Jaw cysts are sack-like pouches that fill with fluid and form within the tissues of the jaw. These growths are not just limited to the jaws, because they can form anywhere within or on the body. Jaw cysts are generally benign in nature and non-cancerous growths, but may present with malignant degeneration very rarely. Cystic jaw lesions tend to grow very slowly and in many patients, they are asymptomatic (i.e. they do not cause any noticeable symptoms).
Due to this nature, they are mostly found incidentally when radiographic imaging is conducted for another unrelated head and/or neck pathology. However, if the cysts become infected then they may evolve into painful entities.
Types of jaw cysts
There has been several classification systems used to categorize cystic lesions of the jaw. One classification by the World Health Organization groups these lesions into odontogenic and non-odontogenic cysts.
The majority of jaw cysts are termed odontogenic cysts, because they develop from dental tissue epithelium and as a result are delineated from non-odontogenic cysts (i.e. those with epithelium that is non-dental in origin). Odontogenic cysts may be further subcategorized based on their pathogenesis into inflammatory or developmental cysts.
Radicular cysts are inflammatory odontogenic cysts that arise from infection or trauma and are also known as periapical cysts. They are the commonest jaw-occurring cysts and present mainly between the third and fifth decades of life.
These cysts arise as the ultimate result in the pathway of tooth inflammation and necrosis of the pulp. On radiographic imaging, these lesions measure less than one centimeter in diameter and are lucent in the periapical area with a fairly round shape.

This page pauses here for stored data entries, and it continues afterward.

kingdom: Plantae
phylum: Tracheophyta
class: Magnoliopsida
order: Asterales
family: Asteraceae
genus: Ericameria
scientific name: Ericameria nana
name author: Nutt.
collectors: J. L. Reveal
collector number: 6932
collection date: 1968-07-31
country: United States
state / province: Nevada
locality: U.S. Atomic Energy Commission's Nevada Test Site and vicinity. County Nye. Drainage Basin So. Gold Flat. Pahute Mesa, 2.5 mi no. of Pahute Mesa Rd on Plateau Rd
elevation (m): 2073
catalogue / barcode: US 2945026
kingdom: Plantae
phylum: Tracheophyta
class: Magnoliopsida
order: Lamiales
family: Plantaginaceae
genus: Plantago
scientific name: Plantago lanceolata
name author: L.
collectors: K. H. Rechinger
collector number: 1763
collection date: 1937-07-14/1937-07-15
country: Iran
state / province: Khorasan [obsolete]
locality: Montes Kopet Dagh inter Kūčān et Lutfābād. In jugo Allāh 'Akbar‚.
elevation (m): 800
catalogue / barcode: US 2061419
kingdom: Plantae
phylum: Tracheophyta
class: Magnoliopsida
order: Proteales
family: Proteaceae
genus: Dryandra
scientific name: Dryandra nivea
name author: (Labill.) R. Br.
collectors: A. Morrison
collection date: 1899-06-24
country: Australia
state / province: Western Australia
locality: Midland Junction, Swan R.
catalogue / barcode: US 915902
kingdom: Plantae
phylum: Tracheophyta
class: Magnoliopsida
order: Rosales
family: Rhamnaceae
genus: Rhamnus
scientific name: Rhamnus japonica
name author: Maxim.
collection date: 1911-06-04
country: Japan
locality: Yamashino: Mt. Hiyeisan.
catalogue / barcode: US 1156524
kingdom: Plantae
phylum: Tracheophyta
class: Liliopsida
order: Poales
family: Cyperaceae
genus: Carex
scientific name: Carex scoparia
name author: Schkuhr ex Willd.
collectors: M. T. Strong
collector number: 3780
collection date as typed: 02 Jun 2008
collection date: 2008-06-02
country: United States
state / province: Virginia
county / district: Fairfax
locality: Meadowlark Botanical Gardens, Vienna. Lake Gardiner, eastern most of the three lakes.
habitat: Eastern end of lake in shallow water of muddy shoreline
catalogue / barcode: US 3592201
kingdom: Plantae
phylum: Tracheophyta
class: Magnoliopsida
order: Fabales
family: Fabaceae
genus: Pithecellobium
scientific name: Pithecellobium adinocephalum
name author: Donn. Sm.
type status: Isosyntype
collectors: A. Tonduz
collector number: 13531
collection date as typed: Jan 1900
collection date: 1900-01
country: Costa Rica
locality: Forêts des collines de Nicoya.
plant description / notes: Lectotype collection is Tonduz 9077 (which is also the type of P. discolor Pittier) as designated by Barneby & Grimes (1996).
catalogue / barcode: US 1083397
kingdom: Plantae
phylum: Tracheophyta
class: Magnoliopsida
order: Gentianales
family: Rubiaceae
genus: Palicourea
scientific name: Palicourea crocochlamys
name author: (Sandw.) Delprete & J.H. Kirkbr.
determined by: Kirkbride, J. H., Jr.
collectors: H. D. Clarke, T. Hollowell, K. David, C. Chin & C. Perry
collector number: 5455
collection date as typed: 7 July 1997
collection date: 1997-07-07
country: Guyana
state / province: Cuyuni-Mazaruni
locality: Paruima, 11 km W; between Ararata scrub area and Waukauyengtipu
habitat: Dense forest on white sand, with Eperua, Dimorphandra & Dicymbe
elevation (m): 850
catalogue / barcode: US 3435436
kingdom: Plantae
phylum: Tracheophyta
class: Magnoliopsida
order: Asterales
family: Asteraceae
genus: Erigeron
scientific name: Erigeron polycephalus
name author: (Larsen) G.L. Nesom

Eruption, follicular, gingival and glandular odontogenic cysts are all examples of developmental odontogenic cysts. Eruption cysts tend to disappear spontaneously and originate on the mucosa of teeth just before they erupt.
Follicular cysts are also known as dentigerous cysts, which form by fluid accumulation between the crowns of teeth that have not yet erupted and reduced enamel epithelium. They are the second commonest cystic lesion of the jaw and, present most frequently between the second and fourth decades of life, thus being almost exclusive to secondary dentition.
Gingival cysts occur frequently in newborns on the alveolar mucosa as vestiges of the dental lamina. The vast majority of these cysts occur in the mandible and they disappear spontaneously by rupturing into the oral cavity.
Gingival cysts may also occur in adults, most frequently within the fifth and sixth decades of life and arise from the rest cells of the dental lamina. Glandular odontogenic cysts are very rare, mostly slow-growing intraosseous lesions that generally tend to occur on average around the fifth decade of life and in the anterior mandible.
There are many examples of non-odontogenic cysts, which are the remnants of epithelium and the embryonic ducts that are left behind after embryogenesis. These cysts tend to be found deep in the areas where the epithelial ridges and walls of embryogenesis, as well the fissures and clefts, once were.
Non-odontogenic cysts may arise without or with inflammatory stimuli and two examples of these are nasolabial and nasopalatine duct cysts. The former cysts arise from the vestiges of Hochstetter’s epithelial wall, which plays a role in the formation of our noses, whereas, the latter arise from the entrapped leftovers of the nasopalatine duct during palatal plate fusion.